Sur le défaut d'avertissement préalable,
Si les consorts [K] ne contestent pas leur engagement de caution et reconnaissent avoir été solidairement condamnés en cette qualité par le tribunal de commerce de Limoges le 27 juin 2005 et par l'arrêt de la cour d'appel de Limoges du 14 septembre 2006, ils indiquent toutefois qu'ils n'ont pas reçu, en amont des voies d'exécution, les informations relatives à leur qualité de créancier du FCT Ornus, ni le montant de la créance actualisée. Ils exposent également qu'ils n'ont pas davantage reçu de commandement de payer ou d'autre avertissement préalable. Ils en déduisent que les mesures d'exécution opérées paraissent donc abusives et disproportionnées, et encourent en cela la nullité.

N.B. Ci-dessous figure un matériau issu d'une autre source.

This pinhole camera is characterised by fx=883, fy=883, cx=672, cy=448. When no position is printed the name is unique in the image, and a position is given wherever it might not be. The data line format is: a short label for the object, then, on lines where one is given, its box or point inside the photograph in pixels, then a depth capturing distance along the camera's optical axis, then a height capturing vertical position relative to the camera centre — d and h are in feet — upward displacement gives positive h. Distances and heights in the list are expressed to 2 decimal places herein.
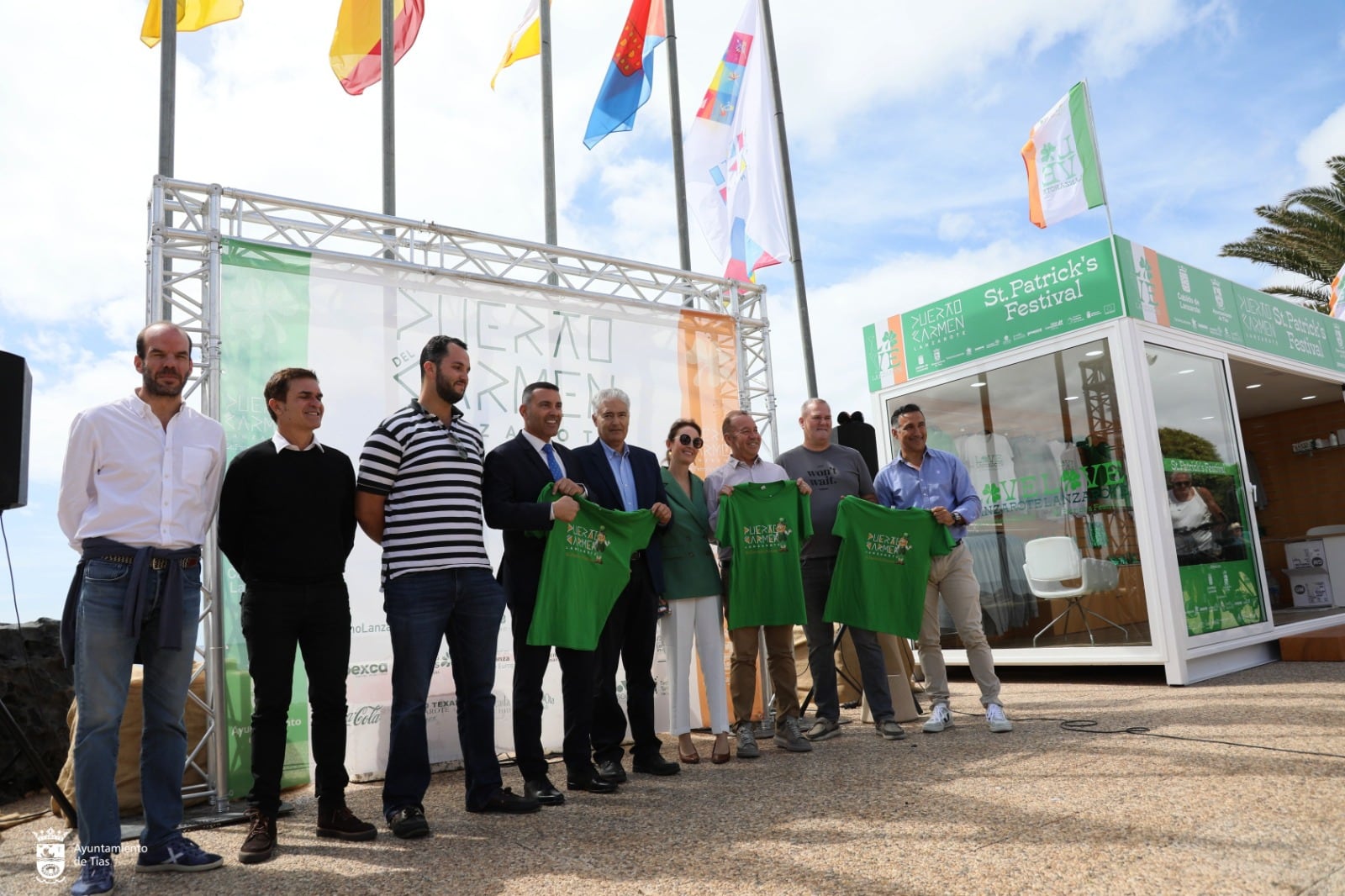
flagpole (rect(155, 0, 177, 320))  21.34 +13.14
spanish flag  27.94 +17.80
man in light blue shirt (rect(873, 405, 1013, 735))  16.60 +0.76
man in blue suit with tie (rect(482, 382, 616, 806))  12.14 +0.55
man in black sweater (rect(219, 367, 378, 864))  10.43 +0.43
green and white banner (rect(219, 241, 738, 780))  14.87 +4.66
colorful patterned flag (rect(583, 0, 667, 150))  31.27 +18.40
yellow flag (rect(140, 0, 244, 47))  24.27 +16.65
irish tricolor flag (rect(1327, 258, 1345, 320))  35.96 +9.98
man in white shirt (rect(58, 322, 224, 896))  9.43 +0.49
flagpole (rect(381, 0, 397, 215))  27.20 +15.06
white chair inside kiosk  22.50 -0.20
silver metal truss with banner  13.58 +6.46
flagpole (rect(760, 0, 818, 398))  34.40 +14.26
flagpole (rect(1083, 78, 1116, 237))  23.93 +11.31
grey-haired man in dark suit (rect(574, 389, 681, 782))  13.64 -0.07
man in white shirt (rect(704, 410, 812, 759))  15.65 -0.96
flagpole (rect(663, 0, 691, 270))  32.78 +16.25
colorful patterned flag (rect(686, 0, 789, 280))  32.83 +15.91
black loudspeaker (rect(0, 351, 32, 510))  12.66 +2.96
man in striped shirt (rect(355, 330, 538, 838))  11.06 +0.46
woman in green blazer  14.62 -0.34
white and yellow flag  30.60 +19.43
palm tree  49.57 +17.82
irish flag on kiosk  24.97 +11.60
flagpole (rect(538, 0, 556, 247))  29.04 +15.85
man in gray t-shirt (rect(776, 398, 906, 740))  16.35 +0.38
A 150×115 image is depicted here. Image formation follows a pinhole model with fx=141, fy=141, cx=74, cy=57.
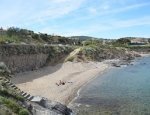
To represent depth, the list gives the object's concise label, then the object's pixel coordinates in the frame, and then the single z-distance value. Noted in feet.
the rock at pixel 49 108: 33.27
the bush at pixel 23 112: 28.87
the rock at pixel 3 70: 43.75
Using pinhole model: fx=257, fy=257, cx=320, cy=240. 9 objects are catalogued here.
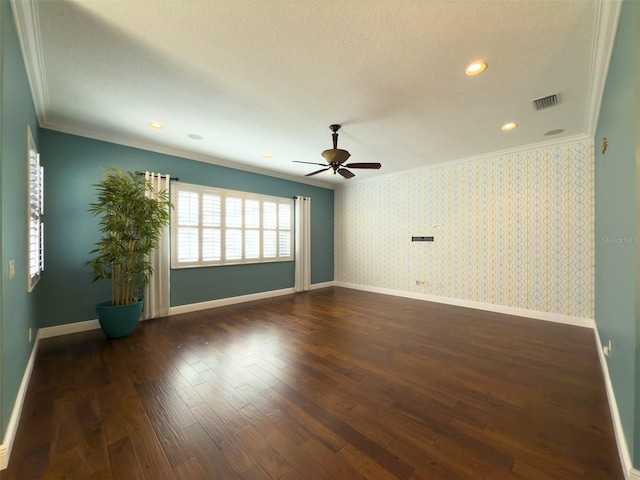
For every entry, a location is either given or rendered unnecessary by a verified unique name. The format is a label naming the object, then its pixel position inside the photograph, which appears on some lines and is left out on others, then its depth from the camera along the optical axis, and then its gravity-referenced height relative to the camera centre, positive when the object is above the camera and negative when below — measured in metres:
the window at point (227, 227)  4.42 +0.24
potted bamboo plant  3.23 -0.05
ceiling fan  3.29 +1.08
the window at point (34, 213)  2.21 +0.23
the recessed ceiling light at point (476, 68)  2.15 +1.49
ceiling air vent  2.65 +1.49
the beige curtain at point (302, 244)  6.07 -0.10
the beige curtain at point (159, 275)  3.99 -0.57
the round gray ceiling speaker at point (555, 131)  3.45 +1.51
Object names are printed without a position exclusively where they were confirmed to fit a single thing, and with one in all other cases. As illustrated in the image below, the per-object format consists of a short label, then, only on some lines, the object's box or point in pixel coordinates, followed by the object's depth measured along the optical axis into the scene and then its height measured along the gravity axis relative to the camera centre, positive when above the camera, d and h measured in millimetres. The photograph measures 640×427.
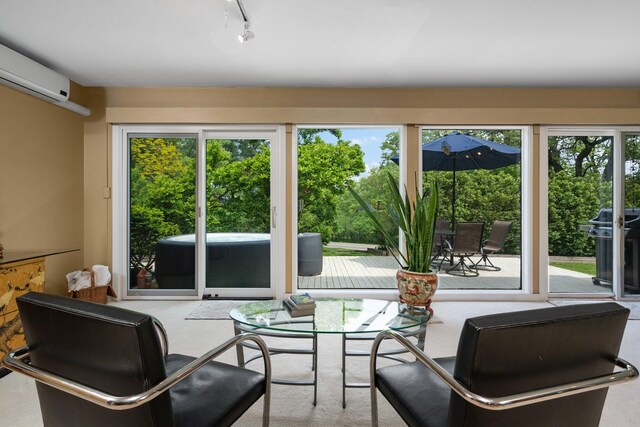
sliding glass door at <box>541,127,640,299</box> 3959 +6
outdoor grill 3953 -411
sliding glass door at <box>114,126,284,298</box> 3990 +28
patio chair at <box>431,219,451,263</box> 4219 -292
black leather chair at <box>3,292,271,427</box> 907 -447
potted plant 2428 -292
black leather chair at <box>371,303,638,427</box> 895 -432
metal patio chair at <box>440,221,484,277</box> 4211 -412
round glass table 1804 -610
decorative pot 2414 -535
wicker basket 3502 -845
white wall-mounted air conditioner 2803 +1201
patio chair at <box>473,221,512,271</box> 4160 -385
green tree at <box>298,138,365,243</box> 4105 +411
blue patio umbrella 4105 +710
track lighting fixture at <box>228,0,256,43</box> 2497 +1397
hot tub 4016 -576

Toutefois, les moyens ainsi invoqués ne sont pas pertinents, puisque les consorts [K] étaient représentés lors de la procédure devant le tribunal de commerce, puis devant la cour d'appel de Limoges, en sorte qu'ils ont donc eu parfaitement connaissance, tant de l'existence de la créance que de son montant. Ils ont par la suite été informés, par lettre recommandée avec accusé de réception, de la cession de créance et du montant restant à régler. En outre, aucune exigence légale n'impose la délivrance d'un commandement de payer avant toute poursuite d'exécution, sauf si le créancier entend procéder par voie de saisie-vente.

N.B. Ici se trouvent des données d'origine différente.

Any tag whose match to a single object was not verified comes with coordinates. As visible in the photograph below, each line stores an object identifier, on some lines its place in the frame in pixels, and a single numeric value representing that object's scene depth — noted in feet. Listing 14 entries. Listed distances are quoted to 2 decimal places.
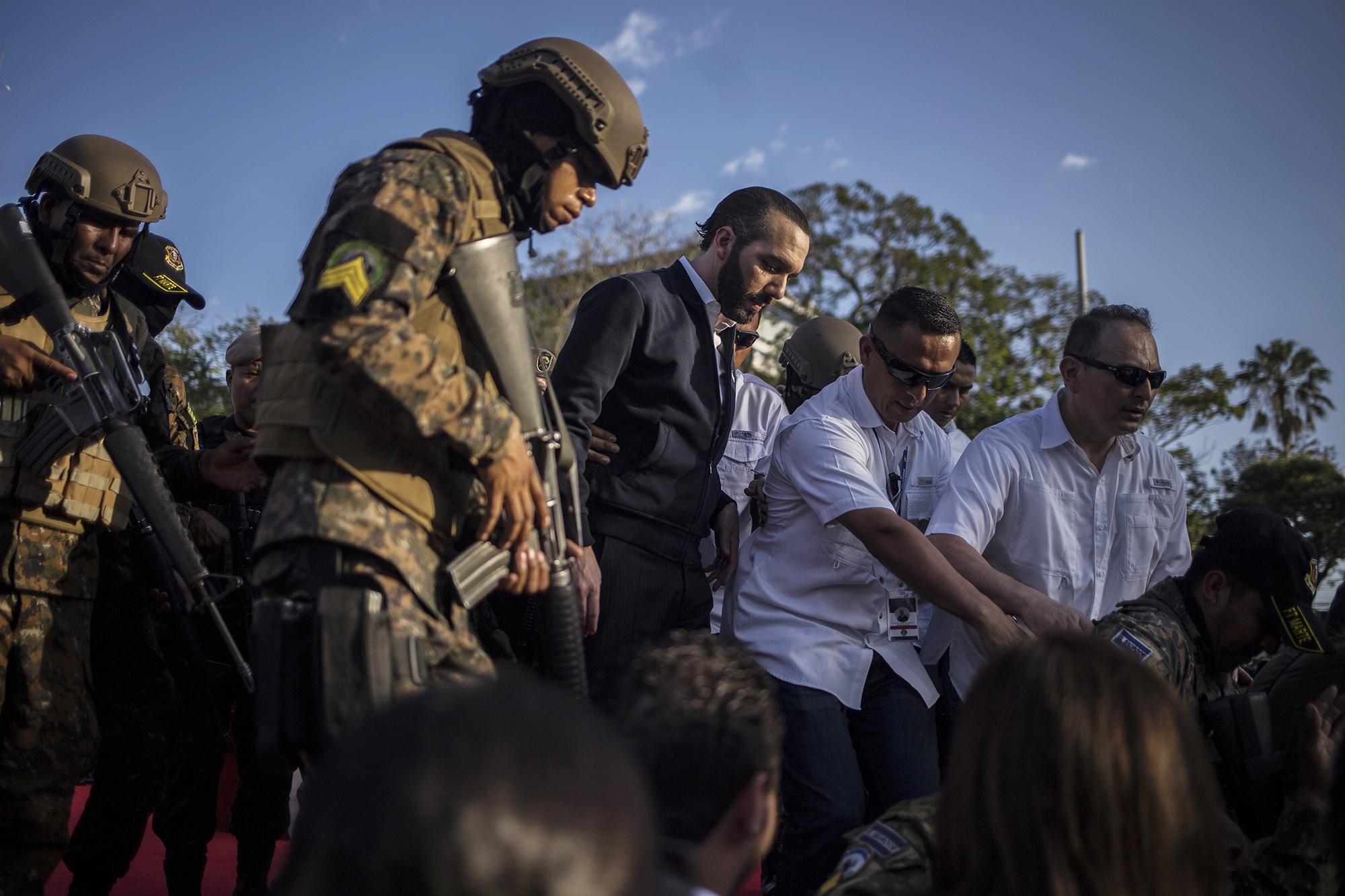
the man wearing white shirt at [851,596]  10.46
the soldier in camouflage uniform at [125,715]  11.31
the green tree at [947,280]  66.03
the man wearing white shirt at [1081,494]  11.84
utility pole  71.26
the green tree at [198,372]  57.41
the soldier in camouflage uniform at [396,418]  6.66
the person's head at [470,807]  2.54
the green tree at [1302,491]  83.87
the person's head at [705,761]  5.06
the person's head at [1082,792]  4.95
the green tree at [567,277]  83.30
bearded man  10.89
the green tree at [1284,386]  139.03
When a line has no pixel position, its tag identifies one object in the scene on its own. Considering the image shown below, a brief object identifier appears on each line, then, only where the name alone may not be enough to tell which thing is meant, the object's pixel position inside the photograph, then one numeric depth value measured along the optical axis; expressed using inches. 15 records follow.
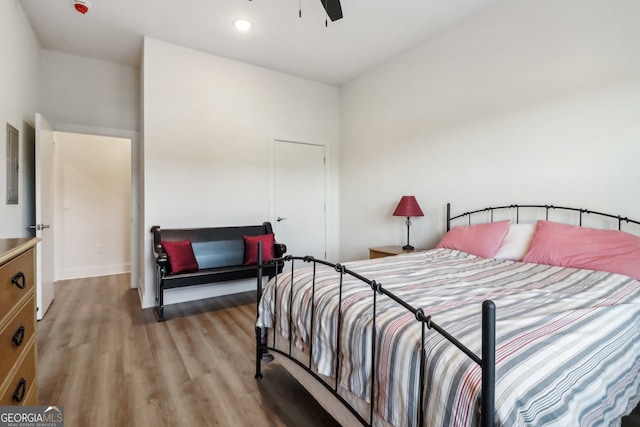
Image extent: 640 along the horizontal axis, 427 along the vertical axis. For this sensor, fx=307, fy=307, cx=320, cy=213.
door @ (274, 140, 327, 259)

Enfin, au regard des sommes restant à régler, les mesures d'exécution critiquées ne sont pas disproportionnées.
Il s'ensuit que le jugement entrepris sera confirmé en ce qu'il a considéré comme valables :
- la saisie de droits incorporels, dressée par acte du ministère de la Scp Chany & Merceron en date du 11 janvier 2023 et portant sur les actions appartenant aux consorts [K] dans le capital de la Sas Scierie de Biarges et dénoncée aux débiteurs par exploit du même huissier et à même date, à la demande du fonds commun de titrisation Ornus est entachée de nullité,
- la saisie-attribution de compte courant d'associé dans les livres de la Sas Scierie de Biarges, dressé par acte du ministère de la Scp Chany & Merceron en date du 11 janvier 2023 et dénoncée aux débiteurs par exploit du même huissier et à même date, à la demande du fonds commun de titrisation Ornus.
Sur les autres demandes,
Compte-tenu du caractère parfaitement justifié des mesures d'exécution en cause, la demande indemnitaire des consorts [K] pour procédure abusive ne pourra prospérer.

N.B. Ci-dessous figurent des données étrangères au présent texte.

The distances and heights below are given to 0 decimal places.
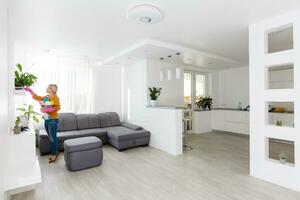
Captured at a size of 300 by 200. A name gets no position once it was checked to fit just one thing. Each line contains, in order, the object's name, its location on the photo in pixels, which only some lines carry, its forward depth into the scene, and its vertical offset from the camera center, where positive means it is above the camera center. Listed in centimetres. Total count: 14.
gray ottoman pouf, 315 -100
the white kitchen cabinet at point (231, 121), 602 -81
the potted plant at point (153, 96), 494 +10
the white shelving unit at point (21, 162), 234 -89
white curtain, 483 +65
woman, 359 -26
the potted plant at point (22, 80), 280 +33
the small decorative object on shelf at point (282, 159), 267 -94
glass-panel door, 248 -1
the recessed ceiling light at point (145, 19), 264 +125
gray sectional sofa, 425 -85
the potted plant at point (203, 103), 686 -16
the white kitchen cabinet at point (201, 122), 655 -88
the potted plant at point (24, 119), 274 -31
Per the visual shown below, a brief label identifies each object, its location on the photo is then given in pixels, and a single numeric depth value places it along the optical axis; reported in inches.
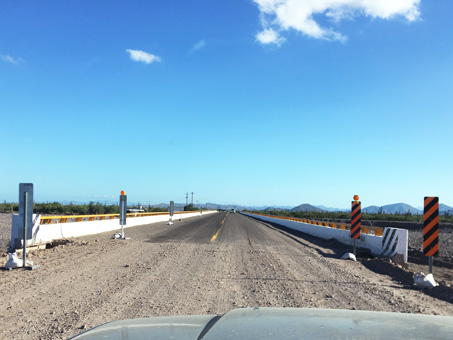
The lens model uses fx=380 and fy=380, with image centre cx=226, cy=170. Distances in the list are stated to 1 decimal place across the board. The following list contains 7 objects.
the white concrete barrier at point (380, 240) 501.4
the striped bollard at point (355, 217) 561.3
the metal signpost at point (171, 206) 1443.9
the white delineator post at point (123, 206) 772.6
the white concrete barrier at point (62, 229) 567.1
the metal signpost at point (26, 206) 430.9
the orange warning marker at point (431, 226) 396.2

Il ne paraît pas inéquitable enfin de condamner les consorts [K], qui succombent en cause d'appel, à payer au fonds commun de titrisation Ornus, ayant pour société de gestion la société Eurotitrisation, représenté par son recouvreur la société Mcs et associés la somme de 2000 euros, en application de l'article 700 du code de procédure civile, outre les entiers dépens, y compris ceux de première instance.
Les consorts [K] seront pour leur part déboutés de leurs demandes formées ces titres.
PAR CES MOTIFS :
La cour, statuant publiquement, par décision contradictoire, mise à disposition au greffe et en dernier ressort,
Dans les limites de l'appel,
Confirme le jugement déféré en toutes ses dispositions,
Y ajoutant,
Condamne in solidum M. [F] [K] et Mme [Z], [U] [K] à payer au fonds commun de titrisation Ornus, ayant pour société de gestion la société Eurotitrisation, représenté par son recouvreur la société Mcs et associés la somme de 2000 euros, en application de l'article 700 du code de procédure civile,
Condamne in solidum M. [F] [K] et Mme [Z], [U] [K] aux entiers dépens de la procédure, compris ceux de première instance,
Déboute M. [F] [K] et Mme [Z], [U] [K] de leurs demandes formées à ces titres.
La présente décision a été signée par Monsieur Jacques BOUDY, président, et Madame Mélody VIGNOLLE-DELTI, greffier, à laquelle la minute de la décision a été remise par le magistrat signataire.